The soft drink and snacks company also announced plans Thursday to resume share buybacks and said its North America beverages business, which has been a weak spot for many quarters, was starting to show some improvement amid market share gains for brands like SoBe Lifewater and Gatorade. Sports drink Gatorade, a key brand for the company, suffered as consumers pulled back in the recession.

The PepsiCo Americas Beverages unit, which covers North America and Latin America, saw operating profit excluding restructuring charges grow 10% in the fourth quarter but its volume continued to decline, falling 5%.

"Hopefully the bottler acquisitions will help North American beverage performance going forward. The key now is to get these deals closed," said Edward Jones analyst Jack Russo.

The deals will allow the company to be more flexible in how it distributes brands like Gatorade and products like bottled water, Chief Financial Officer Richard Goodman told reporters.

The company's snacks business held up well during the downturn, and revenue at the Frito Lay North America division grew 3% in the fourth quarter. Revenue at the company's PepsiCo International, also another key area of growth for the company, rose 8%. PepsiCo said it will boost its investment in building its infrastructure in key emerging markets even further, signaling that these faster growing markets will be a major area for investment.

"We will grow in the U.S., but we will grow much faster internationally," said Goodman.

On a conference call, Chief Executive Indra Nooyi said the company is ramping up its investment in China, where the company has received government permission to build new plants. The food and beverage maker plans to invest about 8 cents a share in emerging markets, developing healthier new products and in other parts of its business.

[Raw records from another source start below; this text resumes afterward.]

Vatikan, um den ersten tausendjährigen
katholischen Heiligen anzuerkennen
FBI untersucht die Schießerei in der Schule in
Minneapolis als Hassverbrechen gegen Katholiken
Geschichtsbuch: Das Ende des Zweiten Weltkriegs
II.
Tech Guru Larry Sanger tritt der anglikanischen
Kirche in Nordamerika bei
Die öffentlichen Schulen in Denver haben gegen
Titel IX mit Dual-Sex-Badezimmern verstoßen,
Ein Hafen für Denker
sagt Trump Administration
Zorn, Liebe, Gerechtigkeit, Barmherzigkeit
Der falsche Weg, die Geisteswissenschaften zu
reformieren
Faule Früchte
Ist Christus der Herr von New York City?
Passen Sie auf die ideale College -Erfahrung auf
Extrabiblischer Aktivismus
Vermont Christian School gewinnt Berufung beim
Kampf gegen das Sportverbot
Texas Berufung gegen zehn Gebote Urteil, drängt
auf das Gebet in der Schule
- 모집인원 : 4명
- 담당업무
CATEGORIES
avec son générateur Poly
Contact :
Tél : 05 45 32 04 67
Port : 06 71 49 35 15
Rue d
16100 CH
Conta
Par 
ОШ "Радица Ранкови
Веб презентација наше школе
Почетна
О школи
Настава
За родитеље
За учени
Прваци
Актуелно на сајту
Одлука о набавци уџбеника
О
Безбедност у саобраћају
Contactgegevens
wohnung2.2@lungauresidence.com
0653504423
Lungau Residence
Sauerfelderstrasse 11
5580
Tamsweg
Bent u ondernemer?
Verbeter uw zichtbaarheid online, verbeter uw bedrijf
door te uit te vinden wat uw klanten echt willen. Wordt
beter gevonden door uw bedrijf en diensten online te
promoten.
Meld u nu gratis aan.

PepsiCo has also been boosting its emphasis on research and development, hunting in particular for new products that can be marketed to health-conscious consumers. "We believe there [are] some breakthroughs possible in North American beverages," said Nooyi. "If those breakthroughs do come to fruition we will invest behind it....But North American beverages investment is only going to happen if there's a breakthrough." She didn't say what kind of new products or breakthroughs the company expects. The stock was recently up 0.9% to $60.95.

The company expects share repurchases, together with a voluntary $600 million funding of its pension plans, will amount to about $5 billion in 2010.

PepsiCo affirmed its 2010 earnings growth forecast. Assuming the bottler deal closes, the company expects 2010 per share earnings excluding special items to grow by 11% to 13% on a constant currency basis from fiscal 2009 earnings of $3.71. The company expects growth in the first half of the year to be slower than the second half. Profits at its Frito Lay business are expected to benefit from lower commodity prices.

Pepsi, which tempered its expectations in December, reported a profit of $1.43 billion, or 90 cents a share, up from $719 million, or 46 cents a share, a year earlier. The prior year included 42 cents in charges. Revenue increased 4.5% to $13.3 billion.

Analysts polled by Thomson Reuters most recently forecast earnings of 90 cents on revenue of $13.26 billion. Goodman said Pepsi's stronger-than-expected cash flow will allow the company to resume its share buyback program after it completes its acquisitions of Pepsi Bottling Group and Pepsi Americas.